**WHAT YOU ARE ASKED TO DO:**
Reproduce word for word the lines of the material that begin with the line containing "scientific name: Apis mellifera" and end with the line containing "genus: Passer". Include both of those lines and nothing outside them.

**INFORMATION SHOWN:**
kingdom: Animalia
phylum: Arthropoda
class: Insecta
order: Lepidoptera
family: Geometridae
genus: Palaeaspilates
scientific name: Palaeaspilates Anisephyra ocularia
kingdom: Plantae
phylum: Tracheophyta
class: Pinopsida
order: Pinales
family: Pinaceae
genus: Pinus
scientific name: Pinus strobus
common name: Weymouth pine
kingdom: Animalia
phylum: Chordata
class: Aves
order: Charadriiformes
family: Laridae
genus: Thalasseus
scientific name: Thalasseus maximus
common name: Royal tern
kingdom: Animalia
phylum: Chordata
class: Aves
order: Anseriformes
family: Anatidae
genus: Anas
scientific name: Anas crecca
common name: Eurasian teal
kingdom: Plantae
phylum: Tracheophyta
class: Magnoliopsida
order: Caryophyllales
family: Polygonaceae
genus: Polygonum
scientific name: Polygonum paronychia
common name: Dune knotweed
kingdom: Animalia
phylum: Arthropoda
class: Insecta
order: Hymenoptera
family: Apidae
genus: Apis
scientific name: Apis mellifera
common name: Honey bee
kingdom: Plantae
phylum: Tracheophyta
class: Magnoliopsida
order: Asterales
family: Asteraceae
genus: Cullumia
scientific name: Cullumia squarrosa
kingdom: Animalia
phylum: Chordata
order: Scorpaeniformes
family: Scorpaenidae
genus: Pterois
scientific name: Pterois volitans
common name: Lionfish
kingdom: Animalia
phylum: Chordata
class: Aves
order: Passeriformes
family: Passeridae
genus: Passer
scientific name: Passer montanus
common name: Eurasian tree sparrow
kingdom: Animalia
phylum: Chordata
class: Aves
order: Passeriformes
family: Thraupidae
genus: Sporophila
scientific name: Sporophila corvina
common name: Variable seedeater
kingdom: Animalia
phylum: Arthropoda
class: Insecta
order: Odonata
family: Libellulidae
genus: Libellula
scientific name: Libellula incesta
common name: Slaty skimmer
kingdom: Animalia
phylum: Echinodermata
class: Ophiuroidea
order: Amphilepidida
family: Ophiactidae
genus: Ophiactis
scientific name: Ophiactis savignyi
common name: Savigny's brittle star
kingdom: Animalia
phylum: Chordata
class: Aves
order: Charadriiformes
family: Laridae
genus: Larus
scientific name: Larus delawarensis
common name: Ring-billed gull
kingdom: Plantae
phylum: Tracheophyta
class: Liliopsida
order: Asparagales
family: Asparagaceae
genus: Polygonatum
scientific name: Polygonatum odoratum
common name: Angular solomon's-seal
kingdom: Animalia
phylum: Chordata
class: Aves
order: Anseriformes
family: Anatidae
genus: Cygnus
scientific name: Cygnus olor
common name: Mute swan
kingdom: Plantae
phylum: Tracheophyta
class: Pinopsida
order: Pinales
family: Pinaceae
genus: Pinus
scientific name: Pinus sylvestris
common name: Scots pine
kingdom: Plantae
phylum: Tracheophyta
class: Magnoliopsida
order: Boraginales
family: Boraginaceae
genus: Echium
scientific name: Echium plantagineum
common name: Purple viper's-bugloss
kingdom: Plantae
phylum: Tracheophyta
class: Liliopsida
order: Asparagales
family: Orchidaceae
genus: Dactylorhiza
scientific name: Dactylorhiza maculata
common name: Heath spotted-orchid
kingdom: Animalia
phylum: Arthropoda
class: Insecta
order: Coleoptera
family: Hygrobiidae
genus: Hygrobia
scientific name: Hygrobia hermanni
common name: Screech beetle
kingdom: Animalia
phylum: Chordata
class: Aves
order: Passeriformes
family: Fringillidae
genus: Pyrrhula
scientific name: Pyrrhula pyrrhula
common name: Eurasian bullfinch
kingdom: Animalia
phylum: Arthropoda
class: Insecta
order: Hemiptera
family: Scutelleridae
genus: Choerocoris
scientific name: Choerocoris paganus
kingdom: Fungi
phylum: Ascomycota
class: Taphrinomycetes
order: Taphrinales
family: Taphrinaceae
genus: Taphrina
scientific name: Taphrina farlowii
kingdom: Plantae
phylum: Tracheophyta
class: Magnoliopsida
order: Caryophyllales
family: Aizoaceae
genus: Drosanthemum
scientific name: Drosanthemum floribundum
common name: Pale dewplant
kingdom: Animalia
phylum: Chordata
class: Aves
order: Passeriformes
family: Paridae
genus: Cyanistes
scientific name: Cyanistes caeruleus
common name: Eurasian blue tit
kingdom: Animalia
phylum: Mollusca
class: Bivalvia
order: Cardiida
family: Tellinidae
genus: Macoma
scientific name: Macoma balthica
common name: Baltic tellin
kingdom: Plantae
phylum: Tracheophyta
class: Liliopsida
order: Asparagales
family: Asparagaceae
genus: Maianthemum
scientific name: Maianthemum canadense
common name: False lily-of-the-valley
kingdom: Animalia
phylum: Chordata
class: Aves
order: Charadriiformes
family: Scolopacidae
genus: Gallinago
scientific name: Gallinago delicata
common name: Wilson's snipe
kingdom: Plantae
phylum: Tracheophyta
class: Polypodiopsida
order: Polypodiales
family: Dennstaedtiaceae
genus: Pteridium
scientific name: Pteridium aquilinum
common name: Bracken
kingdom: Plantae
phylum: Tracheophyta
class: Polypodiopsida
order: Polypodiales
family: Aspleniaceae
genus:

**RESPONSE TO THIS EXERCISE:**
scientific name: Apis mellifera
common name: Honey bee
kingdom: Plantae
phylum: Tracheophyta
class: Magnoliopsida
order: Asterales
family: Asteraceae
genus: Cullumia
scientific name: Cullumia squarrosa
kingdom: Animalia
phylum: Chordata
order: Scorpaeniformes
family: Scorpaenidae
genus: Pterois
scientific name: Pterois volitans
common name: Lionfish
kingdom: Animalia
phylum: Chordata
class: Aves
order: Passeriformes
family: Passeridae
genus: Passer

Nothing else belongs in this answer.